■ **Instructions for the task**:
All of the listing below must be repeated word for word. Pictures are the only thing to omit.

■ **Information provided**:
※

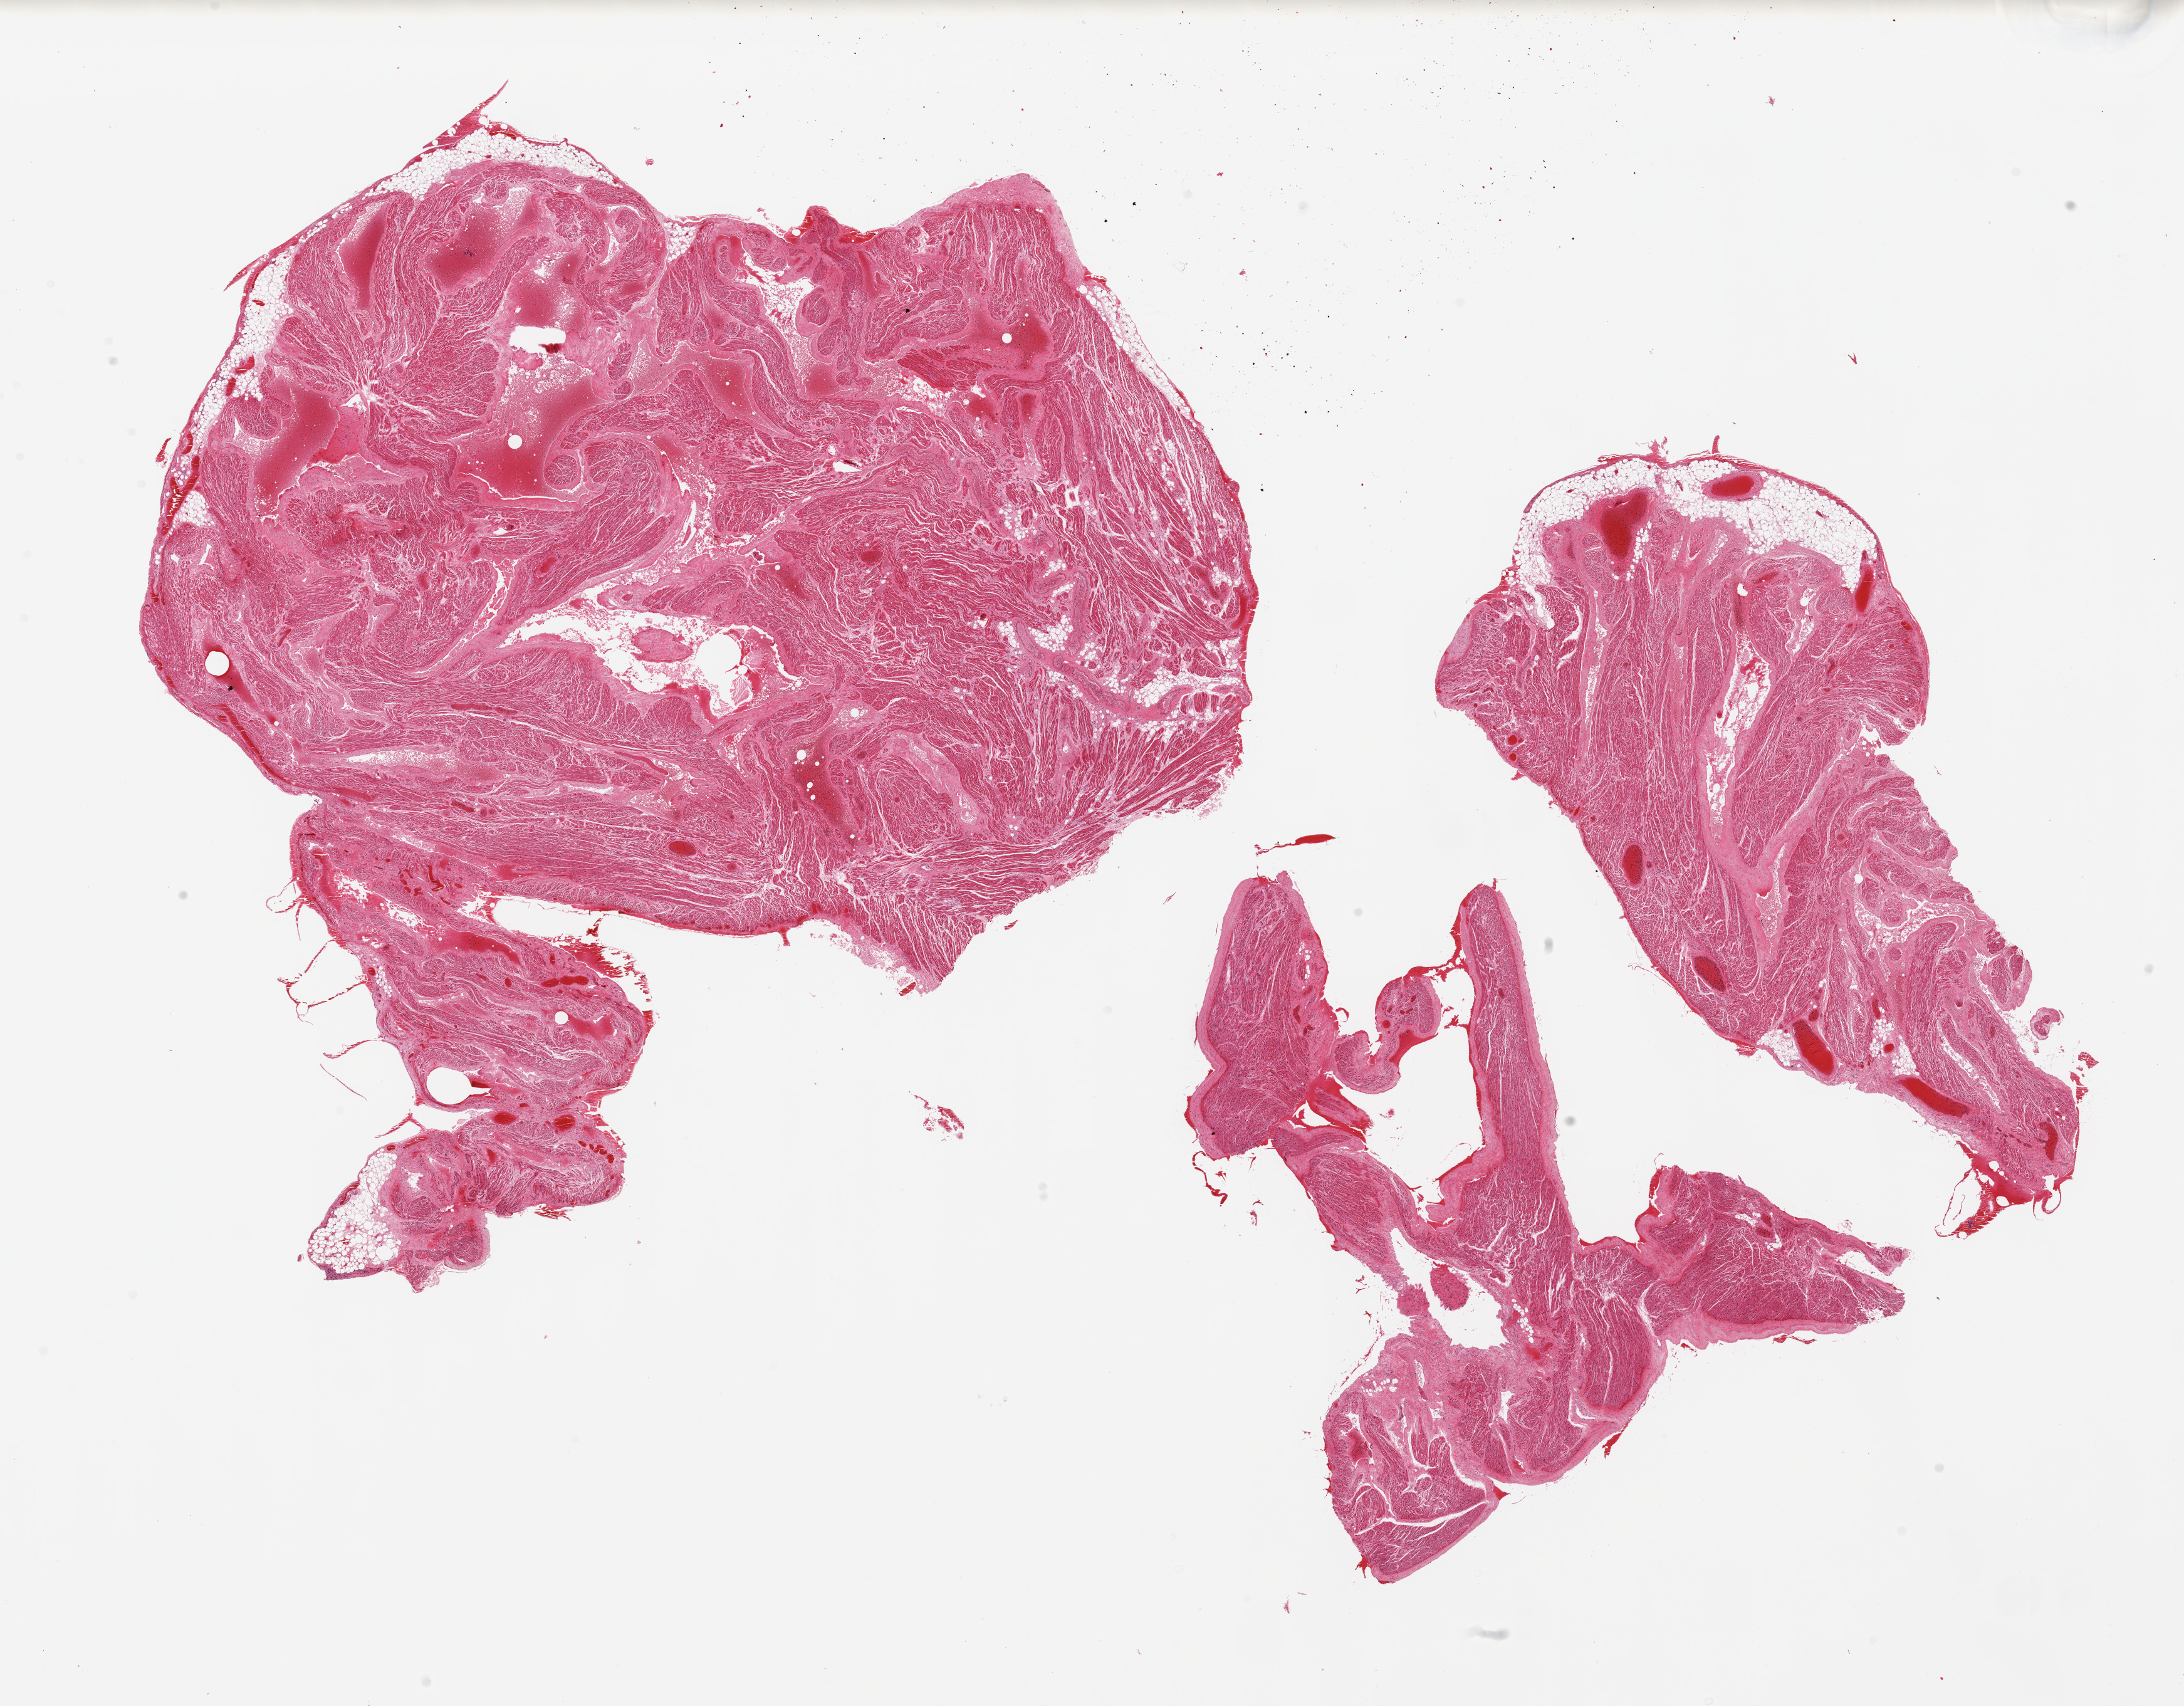
Hematoxylin and eosin (H&E) whole-slide image, brightfield, whole scanned area (about 27.6 x 21.5 mm, slide scanned at 20x) shown as a low-resolution overview; PAXgene-fixed paraffin-embedded (PFPE) section; section of auricular appendage (target tissue); tissue donor sample. Male donor.
Review note (as recorded): 2 pieces; <5% fat.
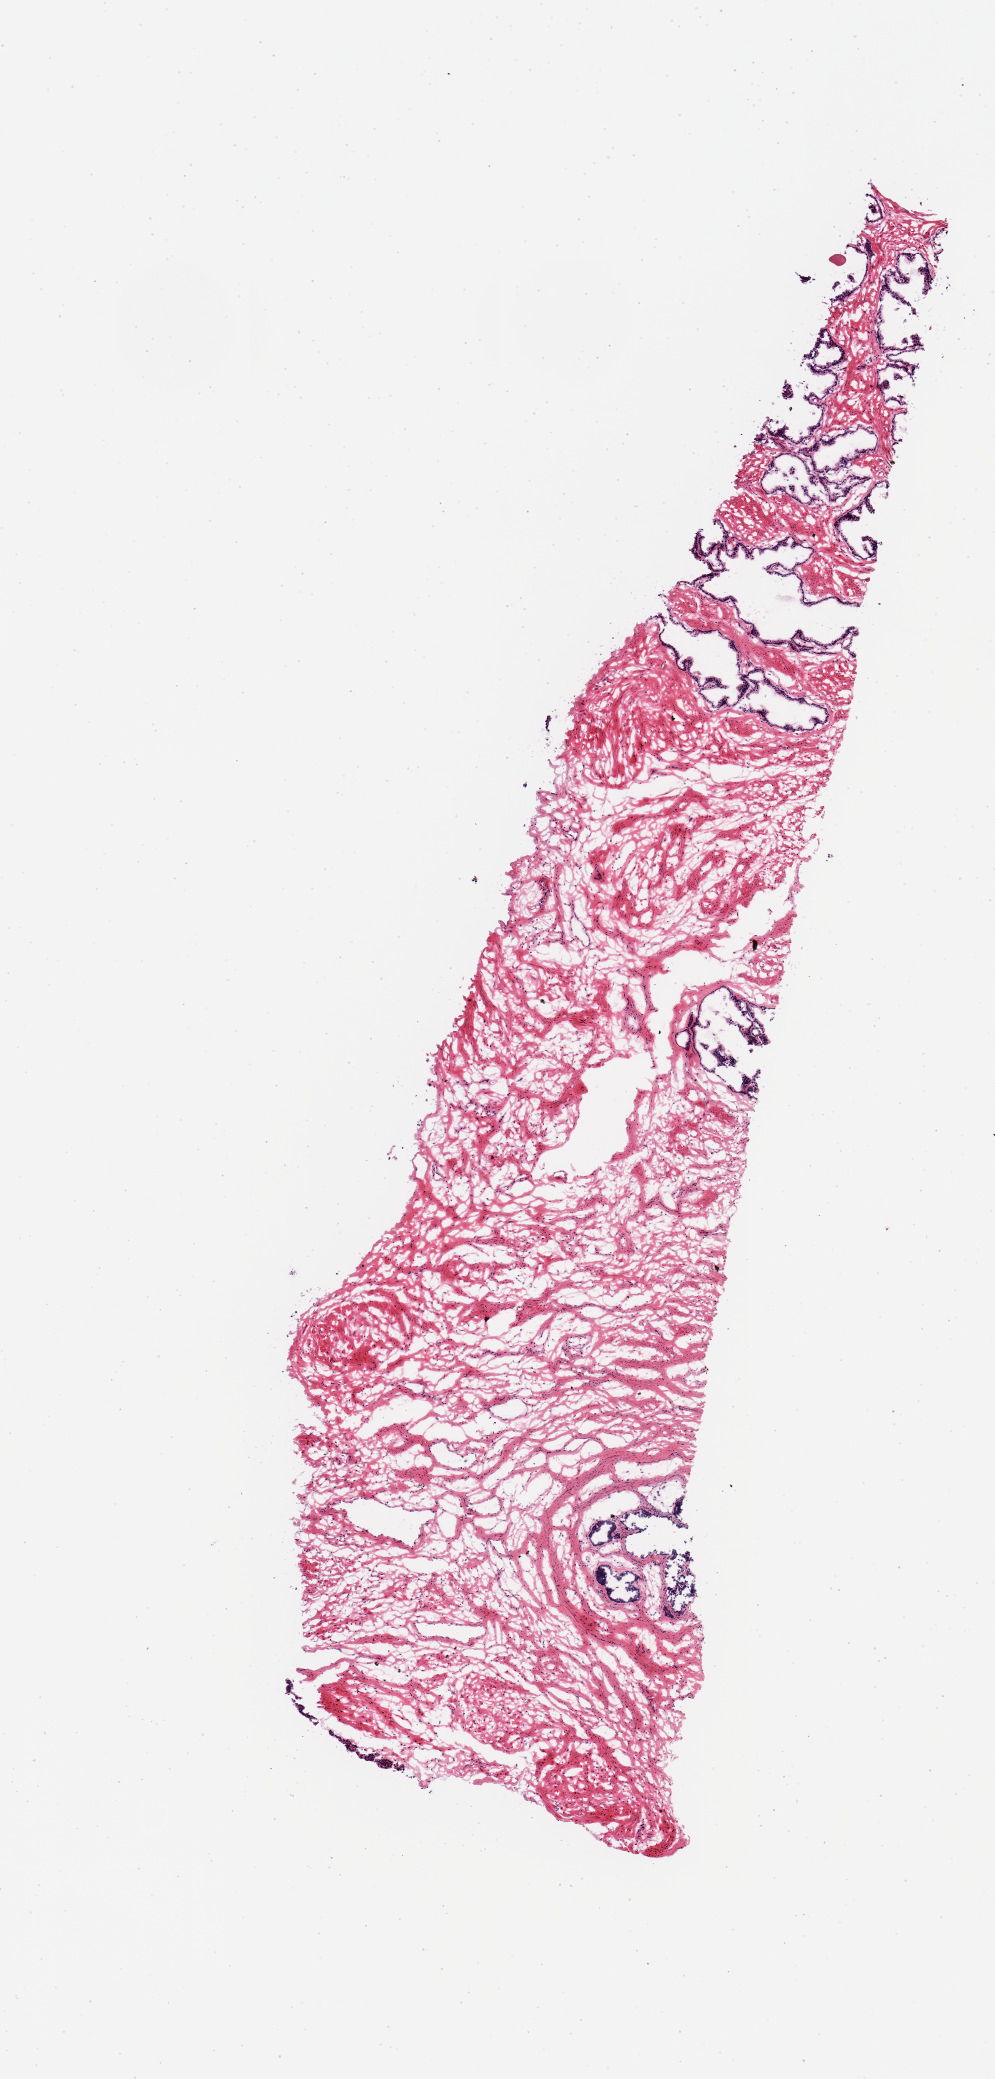
Hematoxylin and eosin (H&E) whole-slide image, brightfield — shown as a low-resolution overview of the whole scanned area (about 3.9 x 8.2 mm), frozen section, section of prostate (target tissue), tissue donor sample. Donor: male.
- pathologist's review note for this sample: 1 piece; comparable to PAXgene sample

※

■ **Problem solution**:
Hematoxylin and eosin (H&E) whole-slide image, brightfield, whole scanned area (about 27.6 x 21.5 mm, slide scanned at 20x) shown as a low-resolution overview; PAXgene-fixed paraffin-embedded (PFPE) section; section of auricular appendage (target tissue); tissue donor sample. Male donor.
Review note (as recorded): 2 pieces; <5% fat.
Hematoxylin and eosin (H&E) whole-slide image, brightfield — shown as a low-resolution overview of the whole scanned area (about 3.9 x 8.2 mm), frozen section, section of prostate (target tissue), tissue donor sample. Donor: male.
- pathologist's review note for this sample: 1 piece; comparable to PAXgene sample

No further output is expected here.